**What the task requires:**
Copy exactly the last part of the entries, starting from the line with "In this section" and including the final line.

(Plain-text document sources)
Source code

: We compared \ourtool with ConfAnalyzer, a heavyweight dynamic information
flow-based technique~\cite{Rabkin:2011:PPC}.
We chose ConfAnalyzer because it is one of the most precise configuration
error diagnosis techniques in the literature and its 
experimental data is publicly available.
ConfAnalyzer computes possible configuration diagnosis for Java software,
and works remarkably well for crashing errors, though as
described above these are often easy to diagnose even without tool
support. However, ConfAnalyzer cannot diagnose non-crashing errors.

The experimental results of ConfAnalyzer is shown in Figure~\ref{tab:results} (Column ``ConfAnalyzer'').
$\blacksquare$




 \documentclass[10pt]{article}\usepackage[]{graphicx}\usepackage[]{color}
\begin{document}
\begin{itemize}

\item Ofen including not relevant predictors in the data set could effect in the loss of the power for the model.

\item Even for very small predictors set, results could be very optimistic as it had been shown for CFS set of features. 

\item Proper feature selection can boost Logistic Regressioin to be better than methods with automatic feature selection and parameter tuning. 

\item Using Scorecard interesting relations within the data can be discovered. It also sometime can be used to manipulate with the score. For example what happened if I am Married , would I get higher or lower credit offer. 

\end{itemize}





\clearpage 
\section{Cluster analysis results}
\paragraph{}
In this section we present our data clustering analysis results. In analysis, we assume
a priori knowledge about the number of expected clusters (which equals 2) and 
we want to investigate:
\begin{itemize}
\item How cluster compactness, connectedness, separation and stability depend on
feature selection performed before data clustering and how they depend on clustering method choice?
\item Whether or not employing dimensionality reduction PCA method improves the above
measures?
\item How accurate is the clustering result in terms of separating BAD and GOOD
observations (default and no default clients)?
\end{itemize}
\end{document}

**Solution to the exercise:**
In this section we present our data clustering analysis results. In analysis, we assume
a priori knowledge about the number of expected clusters (which equals 2) and 
we want to investigate:
\begin{itemize}
\item How cluster compactness, connectedness, separation and stability depend on
feature selection performed before data clustering and how they depend on clustering method choice?
\item Whether or not employing dimensionality reduction PCA method improves the above
measures?
\item How accurate is the clustering result in terms of separating BAD and GOOD
observations (default and no default clients)?
\end{itemize}
\end{document}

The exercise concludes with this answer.